In the week 3, it was mostly about MCTS. The MCTS is organized into two parts. One is a struct for a node of tree. The other is a struct for Player which uses MCTS to perform move. MCTSPlayer is the struct with which the user will interact. A node of Monte-Carlo tree is defined by a board position, and the different positions it can go to upon playing any of the moves from that board position in the action space. MCTSPlayer provides an API to perform Tree Search. It then selects a move based on tree search, and perform it. While performing tree search virtual loss was used. It means that when selecting a node, it is pretended that evaluation has already taken place.
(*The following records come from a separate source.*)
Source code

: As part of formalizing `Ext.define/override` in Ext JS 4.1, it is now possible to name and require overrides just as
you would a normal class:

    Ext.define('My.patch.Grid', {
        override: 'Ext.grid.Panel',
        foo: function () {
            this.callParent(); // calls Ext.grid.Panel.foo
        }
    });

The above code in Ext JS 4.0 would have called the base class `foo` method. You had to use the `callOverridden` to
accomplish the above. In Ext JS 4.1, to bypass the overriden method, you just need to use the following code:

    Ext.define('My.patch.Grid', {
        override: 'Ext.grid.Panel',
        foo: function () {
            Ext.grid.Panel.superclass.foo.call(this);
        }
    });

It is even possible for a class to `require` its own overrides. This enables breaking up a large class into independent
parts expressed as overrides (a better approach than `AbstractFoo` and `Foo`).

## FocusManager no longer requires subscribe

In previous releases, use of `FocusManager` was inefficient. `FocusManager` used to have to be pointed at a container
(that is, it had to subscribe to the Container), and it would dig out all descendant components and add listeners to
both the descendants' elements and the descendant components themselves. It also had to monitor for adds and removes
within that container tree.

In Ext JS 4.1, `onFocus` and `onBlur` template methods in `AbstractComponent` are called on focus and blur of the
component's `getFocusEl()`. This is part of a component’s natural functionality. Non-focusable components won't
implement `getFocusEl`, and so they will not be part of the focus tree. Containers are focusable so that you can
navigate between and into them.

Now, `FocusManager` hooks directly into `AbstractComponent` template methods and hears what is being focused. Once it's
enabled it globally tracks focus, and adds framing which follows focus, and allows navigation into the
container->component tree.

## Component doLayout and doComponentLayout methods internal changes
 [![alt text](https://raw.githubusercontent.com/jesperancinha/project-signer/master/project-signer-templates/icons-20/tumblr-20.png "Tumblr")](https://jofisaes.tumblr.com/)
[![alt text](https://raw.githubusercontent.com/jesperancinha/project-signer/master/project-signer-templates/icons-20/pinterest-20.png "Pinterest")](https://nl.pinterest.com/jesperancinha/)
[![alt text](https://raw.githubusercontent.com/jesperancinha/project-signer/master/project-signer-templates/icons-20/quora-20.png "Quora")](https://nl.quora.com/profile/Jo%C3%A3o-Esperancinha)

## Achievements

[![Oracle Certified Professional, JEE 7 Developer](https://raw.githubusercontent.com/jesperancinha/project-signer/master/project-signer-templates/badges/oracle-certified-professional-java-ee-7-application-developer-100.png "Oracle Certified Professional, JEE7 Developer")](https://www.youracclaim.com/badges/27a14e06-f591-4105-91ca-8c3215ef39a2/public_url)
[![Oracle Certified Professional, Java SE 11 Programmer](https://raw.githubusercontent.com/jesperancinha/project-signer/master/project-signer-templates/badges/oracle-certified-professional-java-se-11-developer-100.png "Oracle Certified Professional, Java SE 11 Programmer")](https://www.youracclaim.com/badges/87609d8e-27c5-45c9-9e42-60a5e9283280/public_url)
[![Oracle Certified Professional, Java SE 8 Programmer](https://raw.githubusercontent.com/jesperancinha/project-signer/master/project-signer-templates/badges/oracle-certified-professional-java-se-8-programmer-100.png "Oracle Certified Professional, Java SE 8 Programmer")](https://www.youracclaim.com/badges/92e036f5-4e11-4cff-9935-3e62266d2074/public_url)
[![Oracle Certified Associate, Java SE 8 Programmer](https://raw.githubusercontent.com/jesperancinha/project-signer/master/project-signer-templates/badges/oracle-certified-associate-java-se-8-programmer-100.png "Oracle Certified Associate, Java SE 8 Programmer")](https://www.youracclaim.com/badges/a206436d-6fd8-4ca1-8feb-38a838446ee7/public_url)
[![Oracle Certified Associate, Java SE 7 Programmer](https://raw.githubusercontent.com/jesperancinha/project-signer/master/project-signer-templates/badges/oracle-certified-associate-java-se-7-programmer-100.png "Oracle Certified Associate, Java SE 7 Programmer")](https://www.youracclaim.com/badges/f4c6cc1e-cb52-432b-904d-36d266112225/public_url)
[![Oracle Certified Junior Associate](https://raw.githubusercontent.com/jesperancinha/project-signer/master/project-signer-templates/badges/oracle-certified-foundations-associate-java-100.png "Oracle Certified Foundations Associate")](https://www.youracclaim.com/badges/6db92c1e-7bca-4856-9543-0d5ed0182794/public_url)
This introduces some stochasticity in selection of node.

MCTSPlayer consists of a neural network. This neural network is used to generate a prediction of policy and value for a given input of board position. This prediction is used to update the values related to the nodes (which we had earlier used as virtual loss). MCTSPlayer’s neural network is of type NeuralNet, which is broken down into 3 parts: Base network, value head and policy head. The input passes through the base network first. The output of it is fed into value head to obtain value of state and into policy head to obtain the policy for it. NeuralNet can also perform the evaluation of two MCTSPlayers, where two players compete in a series of games to decide who is the winner.

I have put up an example of AlphaGo Zero algorithm here. By setting the flags, you can run it. By default it runs the default AGZ algorithms from the paper.